First, new-car dealers tend to sell to final customers only recent-vintage used cars that are close substitutes for new carsespecially during tough economic times when many customers are unwilling to pay top dollar for new cars. Nearly 60% of the used cars sold by new-car dealers are no more than 4 years old, compared to only 30% for used-car dealers.
Second, new-car dealers obtain a higher share of their used cars through trade-ins: 69% versus 26%. Third, new-car dealers obtain more used cars in trade-ins. Used-car dealers are relatively small: 85% obtain fewer than 100 cars in trade-ins and only 2.5% obtain 300-600 cars a year. In contrast, only 7% of new-car dealers obtain fewer than 100 cars, one-third receive 300-600, and 14% obtain over 600 trade-ins a year.
Because new-car dealers have more trade-ins and sell relatively few older cars, they are more likely to want to sell their older cars at the wholesale auctions. Indeed, new-car dealers are twice as likely to sell a six-year-old trade-in at wholesale.

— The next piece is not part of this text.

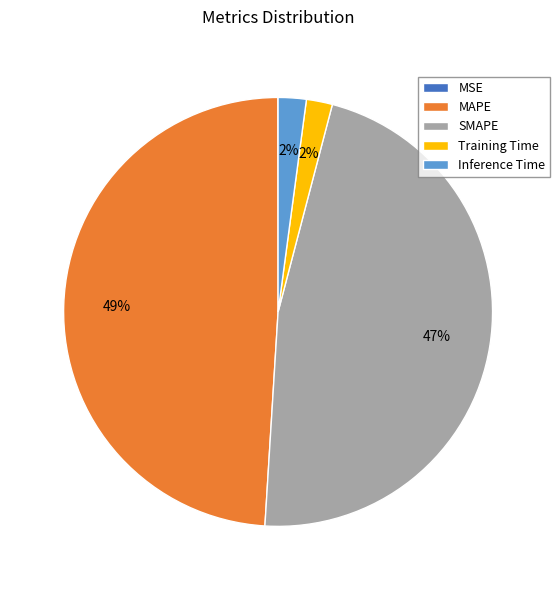

Is the sum of MAPE and SMAPE greater than half?

Yes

Because of this greater tendency to unload all old cars, they are less likely to engage in adverse selection and keep the higher-quality, old cars.
Thus, if the seller is known to be a new-car dealer, we would expect buyers to be willing to pay more for their older cars. Indeed, new-car dealers receive a premium of 17% ($400) over other dealers when they sell six-year-old or older cars. Thus, buyers use the identity of the seller as an imperfect signal of quality.
Similarly, buyers apparently view the number of previous owners as a signal as to whether the car is a lemon. A one-owner car sells for 9% ($330) more than a multiple-owner car.
Thus, by using information about the number of former owners and the current owner, potential buyers adjust their estimates of the quality of a car. Although these signals decrease the probability of paying too much for a lemon, they do not eliminate that possibility.